- _ACTIVITY_
Copy every line of the entries below word for word, leaving out the pictures.
╭─ DATA RECORDS
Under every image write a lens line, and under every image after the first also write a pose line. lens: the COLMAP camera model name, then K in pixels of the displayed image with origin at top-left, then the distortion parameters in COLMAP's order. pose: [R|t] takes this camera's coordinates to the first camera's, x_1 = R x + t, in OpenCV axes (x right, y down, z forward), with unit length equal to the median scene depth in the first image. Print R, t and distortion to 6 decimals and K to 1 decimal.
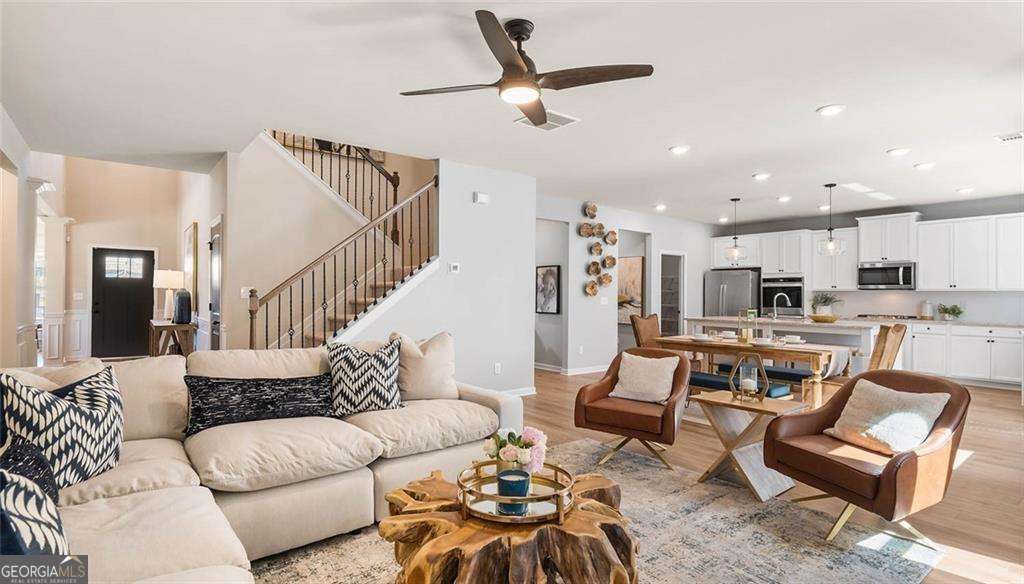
lens RADIAL K [[494.8, 0, 509.2], [0, 494.8, 294.0], [0, 0, 1]] dist [0.012622, -0.000143]
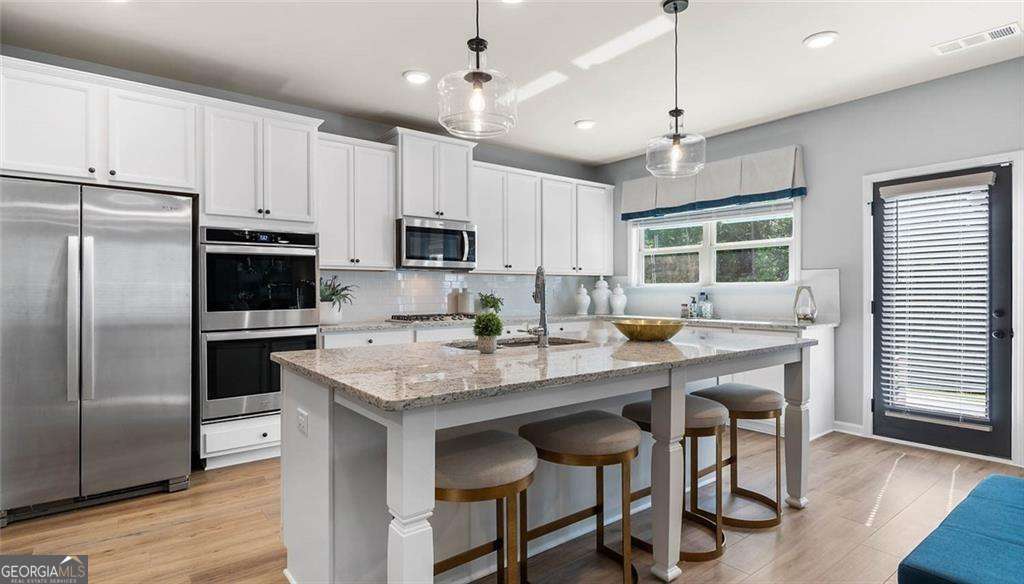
lens RADIAL K [[516.0, 0, 507.9], [0, 516.0, 292.5], [0, 0, 1]] dist [0.000329, 0.000746]
pose [[-0.005341, -0.010323, 0.999932, 0.175023], [0.000884, 0.999946, 0.010328, 0.011473], [-0.999985, 0.000939, -0.005332, 0.911404]]
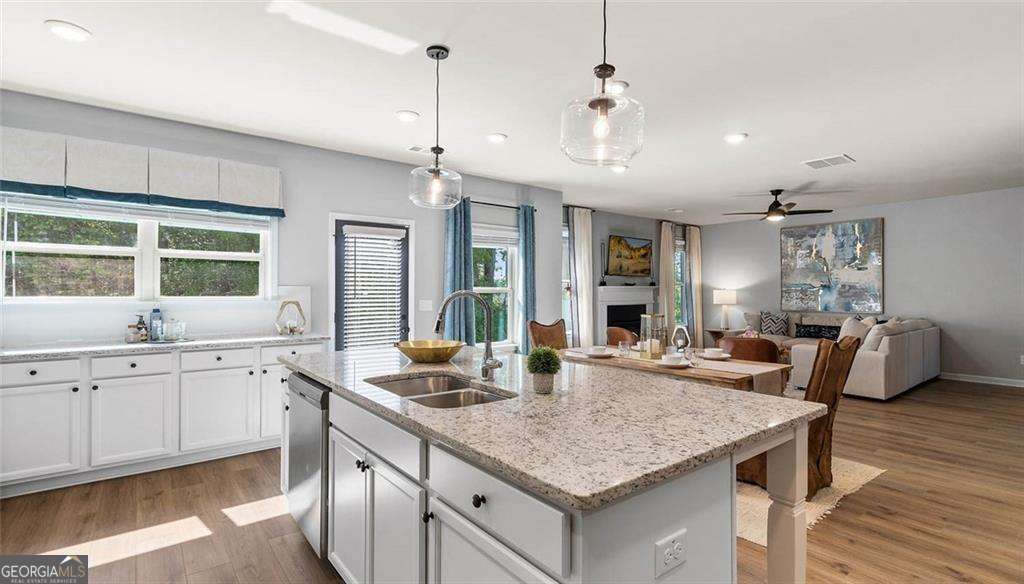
lens RADIAL K [[469.1, 0, 518.4], [0, 469.1, 292.0], [0, 0, 1]] dist [0.001942, -0.000337]
pose [[-0.999777, -0.010446, -0.018351, 0.462015], [-0.010421, 0.999945, -0.001452, -0.001767], [0.018365, -0.001260, -0.999831, 1.138404]]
╰─
- _SOLUTION_
Under every image write a lens line, and under every image after the first also write a pose line. lens: the COLMAP camera model name, then K in pixels of the displayed image with origin at top-left, then the distortion parameters in COLMAP's order. pose: [R|t] takes this camera's coordinates to the first camera's, x_1 = R x + t, in OpenCV axes (x right, y down, z forward), with unit length equal to the median scene depth in the first image. Print R, t and distortion to 6 decimals and K to 1 decimal.
lens RADIAL K [[494.8, 0, 509.2], [0, 494.8, 294.0], [0, 0, 1]] dist [0.012622, -0.000143]
lens RADIAL K [[516.0, 0, 507.9], [0, 516.0, 292.5], [0, 0, 1]] dist [0.000329, 0.000746]
pose [[-0.005341, -0.010323, 0.999932, 0.175023], [0.000884, 0.999946, 0.010328, 0.011473], [-0.999985, 0.000939, -0.005332, 0.911404]]
lens RADIAL K [[469.1, 0, 518.4], [0, 469.1, 292.0], [0, 0, 1]] dist [0.001942, -0.000337]
pose [[-0.999777, -0.010446, -0.018351, 0.462015], [-0.010421, 0.999945, -0.001452, -0.001767], [0.018365, -0.001260, -0.999831, 1.138404]]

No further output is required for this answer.